■ **作業のお願い**
マオリの展示会を紹介する文章のうち、「ここで展示されているのはニュ」から「に順応して導入していきます。」までを全部、「クメテ」を「木の器」に置き換えて書き直してください。
----- 読む文章
21_21 DESIGN SIGHTギャラリー3では、8月31日(土)まで、ニュージーランドの先住民であるマオリ族の文化交流を通して、民族のアイデンティティや伝統について知ることができる「TUKU IHO 受け継がれるレガシー」展が開催されています。
ここで展示されているのはニュージーランド・マオリ芸術工芸学校の教員や学生が制作したマオリの伝統芸術・現代アート作品。同校の制定法は、マオリ族の伝統的な芸術、工芸、文化を保存し実践する権利を明確に認めている、ニュージーランドならではのユニークな法律です。
マオリ文化の「伝統と今」を紹介する「TUKU IHO」は2013年に発案され、これまでに世界各国で展示会が行われてきました。
これはクメテと呼ばれる、部族の長によって所有され、食べ物の保管や食器としても使用されている器。これらの彫刻は、自然から派生するエネルギー "マナ"の象徴です。マナは、慈悲と交流(マナアキタンガ)に必要不可欠な要素であり、マナアキタンガには日本のおもてなしに通ずるものがあるそうです。
こちらは銅とパウア(アワビ)の貝殻で作られた、赤ん坊をモチーフにしたペンダント。マオリ族に伝わった初めての銅は、2度目のニュージーランド航海(1,772年~1,775年)で訪れたジェームズ・クック船長の一行から入手した、銅鋳造のこん棒でした。以降、マオリ族はこの新しい素材、技術に順応して導入していきます。
タオンガ・プオロ(楽器)は、それを所有する個人の様々な思い入れが深い道具であり、人々の生活における告知、または霊的な世界とのコミュニケーションといった祭祀的な目的で使われていました。写真左のコアウアウ(小型の横笛)、奥のナル(横笛)は求婚の儀式に使用されていたそうです。
----------
----- 資料のまとめ
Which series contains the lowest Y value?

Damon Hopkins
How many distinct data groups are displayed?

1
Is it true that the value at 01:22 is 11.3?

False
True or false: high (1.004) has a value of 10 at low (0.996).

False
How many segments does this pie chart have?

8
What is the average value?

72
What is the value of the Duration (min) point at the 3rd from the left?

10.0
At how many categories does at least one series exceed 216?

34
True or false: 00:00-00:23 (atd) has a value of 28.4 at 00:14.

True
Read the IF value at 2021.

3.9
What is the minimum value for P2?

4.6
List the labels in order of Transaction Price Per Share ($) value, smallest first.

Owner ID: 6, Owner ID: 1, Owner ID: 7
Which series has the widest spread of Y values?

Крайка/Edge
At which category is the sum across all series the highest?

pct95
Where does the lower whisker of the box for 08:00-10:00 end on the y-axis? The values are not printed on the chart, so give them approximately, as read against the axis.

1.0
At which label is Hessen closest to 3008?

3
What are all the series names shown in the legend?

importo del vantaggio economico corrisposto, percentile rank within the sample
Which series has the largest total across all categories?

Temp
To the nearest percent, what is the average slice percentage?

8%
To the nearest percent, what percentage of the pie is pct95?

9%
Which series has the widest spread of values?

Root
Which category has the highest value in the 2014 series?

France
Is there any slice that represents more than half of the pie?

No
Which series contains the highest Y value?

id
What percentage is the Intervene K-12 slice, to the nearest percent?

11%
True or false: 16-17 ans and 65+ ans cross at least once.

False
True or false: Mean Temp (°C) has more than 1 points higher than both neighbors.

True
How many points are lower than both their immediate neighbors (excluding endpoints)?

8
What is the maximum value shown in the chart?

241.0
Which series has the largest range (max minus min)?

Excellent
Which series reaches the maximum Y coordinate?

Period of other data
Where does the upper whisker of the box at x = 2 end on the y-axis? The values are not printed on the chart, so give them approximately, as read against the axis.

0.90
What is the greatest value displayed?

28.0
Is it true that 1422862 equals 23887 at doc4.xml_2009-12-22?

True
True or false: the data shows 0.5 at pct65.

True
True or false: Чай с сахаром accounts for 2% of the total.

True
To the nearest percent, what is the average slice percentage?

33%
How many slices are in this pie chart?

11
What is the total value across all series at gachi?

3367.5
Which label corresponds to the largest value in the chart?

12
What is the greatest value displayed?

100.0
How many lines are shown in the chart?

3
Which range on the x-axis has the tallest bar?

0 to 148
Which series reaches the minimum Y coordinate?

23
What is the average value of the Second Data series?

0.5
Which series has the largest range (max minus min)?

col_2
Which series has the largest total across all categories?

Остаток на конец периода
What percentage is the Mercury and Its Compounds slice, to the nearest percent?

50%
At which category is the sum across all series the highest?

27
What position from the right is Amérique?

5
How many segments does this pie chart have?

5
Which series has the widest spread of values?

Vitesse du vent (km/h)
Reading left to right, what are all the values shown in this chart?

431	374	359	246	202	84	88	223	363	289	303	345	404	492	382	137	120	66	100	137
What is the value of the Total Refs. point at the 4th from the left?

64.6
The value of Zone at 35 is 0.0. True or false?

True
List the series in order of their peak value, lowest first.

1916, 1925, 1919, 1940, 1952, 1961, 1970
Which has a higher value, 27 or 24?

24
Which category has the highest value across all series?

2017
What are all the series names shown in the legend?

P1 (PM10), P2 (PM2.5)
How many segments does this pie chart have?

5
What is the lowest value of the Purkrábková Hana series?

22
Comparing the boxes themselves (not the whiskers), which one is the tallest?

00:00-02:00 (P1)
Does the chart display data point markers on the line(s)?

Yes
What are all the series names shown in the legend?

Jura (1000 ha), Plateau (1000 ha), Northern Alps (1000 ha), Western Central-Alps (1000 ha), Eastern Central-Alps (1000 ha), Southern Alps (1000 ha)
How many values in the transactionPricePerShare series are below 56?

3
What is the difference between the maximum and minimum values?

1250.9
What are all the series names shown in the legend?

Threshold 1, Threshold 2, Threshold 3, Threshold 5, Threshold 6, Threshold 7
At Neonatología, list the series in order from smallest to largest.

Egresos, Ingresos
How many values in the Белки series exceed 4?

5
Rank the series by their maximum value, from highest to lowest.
----------
■ **この問題の答え**
ここで展示されているのはニュージーランド・マオリ芸術工芸学校の教員や学生が制作したマオリの伝統芸術・現代アート作品。同校の制定法は、マオリ族の伝統的な芸術、工芸、文化を保存し実践する権利を明確に認めている、ニュージーランドならではのユニークな法律です。
マオリ文化の「伝統と今」を紹介する「TUKU IHO」は2013年に発案され、これまでに世界各国で展示会が行われてきました。
これは木の器と呼ばれる、部族の長によって所有され、食べ物の保管や食器としても使用されている器。これらの彫刻は、自然から派生するエネルギー "マナ"の象徴です。マナは、慈悲と交流(マナアキタンガ)に必要不可欠な要素であり、マナアキタンガには日本のおもてなしに通ずるものがあるそうです。
こちらは銅とパウア(アワビ)の貝殻で作られた、赤ん坊をモチーフにしたペンダント。マオリ族に伝わった初めての銅は、2度目のニュージーランド航海(1,772年~1,775年)で訪れたジェームズ・クック船長の一行から入手した、銅鋳造のこん棒でした。以降、マオリ族はこの新しい素材、技術に順応して導入していきます。